After two nights in detox, Melanie was taken to a mandatory group session. Still exhausted from her rampage at the beach, she drilled holes in the floor with her eyes, arms crossed, giving off her best don’t-fuck-with-me vibe when someone started talking about God. The guy spoke in a voice so tender she thought it had to be a put-on. This was precisely the kind of corny-ass shit she would have laughed at the last time she went to rehab for real. She looked up to see which one of these lame asses was getting heavy with the God trip, and there was this tall, skinny Native kid looking right through her sneering condemnation like she wasn’t even there.

This was Morris. He wore big goofy glasses and a sawed-off leather jacket studded with so many buttons, patches, and spikes it looked like armor. He had long hair that he wore in a braid. When he talked during group, he got a dreamy, faraway look in his eyes that didn’t seem to fix on anything.

Morris was always going on about God. Only he didn’t say God. He said Creator. The first time she heard him say it something clicked in Melanie’s brain or maybe someplace even deeper than that.

When Perry, the group discussion leader, pushed Morris to explain what he meant, Morris smiled and said, “The light behind the sun,” and Melanie nearly keeled over. The word “God” came with too much baggage. And “higher power” was too accommodating to really mean anything. It was just so played out. But “the light behind the sun?” The bang at the beginning of time? The primal spark in the universe?

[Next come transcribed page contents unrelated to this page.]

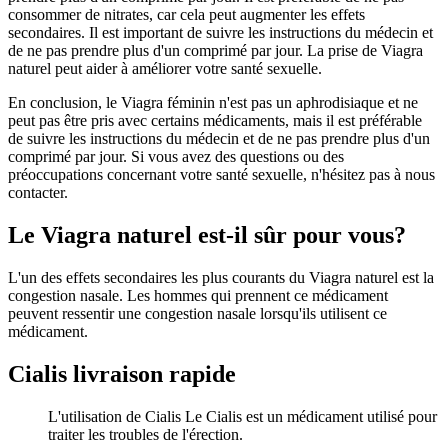
consommer de nitrates, car cela peut augmenter les effets
secondaires. Il est important de suivre les instructions du médecin et
de ne pas prendre plus d'un comprimé par jour. La prise de Viagra
naturel peut aider à améliorer votre santé sexuelle.
En conclusion, le Viagra féminin n'est pas un aphrodisiaque et ne
peut pas être pris avec certains médicaments, mais il est préférable
de suivre les instructions du médecin et de ne pas prendre plus d'un
comprimé par jour. Si vous avez des questions ou des
préoccupations concernant votre santé sexuelle, n'hésitez pas à nous
contacter.
Le Viagra naturel est-il sûr pour vous?
L'un des effets secondaires les plus courants du Viagra naturel est la
congestion nasale. Les hommes qui prennent ce médicament
peuvent ressentir une congestion nasale lorsqu'ils utilisent ce
médicament.
Cialis livraison rapide
L'utilisation de Cialis Le Cialis est un médicament utilisé pour
traiter les troubles de l'érection.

She could get down with that.

That night, when the lights clicked off in the dorm, the glow-in-the-dark stars on the ceiling lit up with unusual potency. She’d had stickers like these when she was a kid. She was fascinated with the sky, how dramatically it changed from night to day. After a rare sleepover at the house of a friend whose parents had set up a tent in the backyard, Melanie wanted to do the same thing when she got home: spend the night outside gazing up at the stars. Her mom was vehemently opposed to the idea but compromised by buying Melanie the stickers with her employee discount at the drug store where she sometimes worked. Melanie pestered her for weeks to put them up, and when her mom finally got around to doing it, she ignored the constellation map that came with the package and arranged the stars according to her own design. Melanie could still see her mother perched on a step ladder, wine glass in hand, mapping out the cosmos according to her own drunken whim. Melanie was too young to know the difference. But it worked. When the lights went off at night the stars ignited, pouring cosmic light into the room.  

That’s what Morris’s words do for her: they let light into a very dark place.

She decides to keep an eye on him. See what he’s all about.

Even though she isn’t going to be here long.